◆ Work task
In each of the entries below, substitute "SCPs" for "service control policies" and give the lines back with nothing else changed.

[Dataset items]
Content starts

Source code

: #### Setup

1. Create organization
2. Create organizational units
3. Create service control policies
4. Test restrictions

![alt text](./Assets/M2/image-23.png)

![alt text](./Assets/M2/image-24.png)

Content ends

◆ Response to the exercise
Source code

: #### Setup

1. Create organization
2. Create organizational units
3. Create SCPs
4. Test restrictions

![alt text](./Assets/M2/image-23.png)

![alt text](./Assets/M2/image-24.png)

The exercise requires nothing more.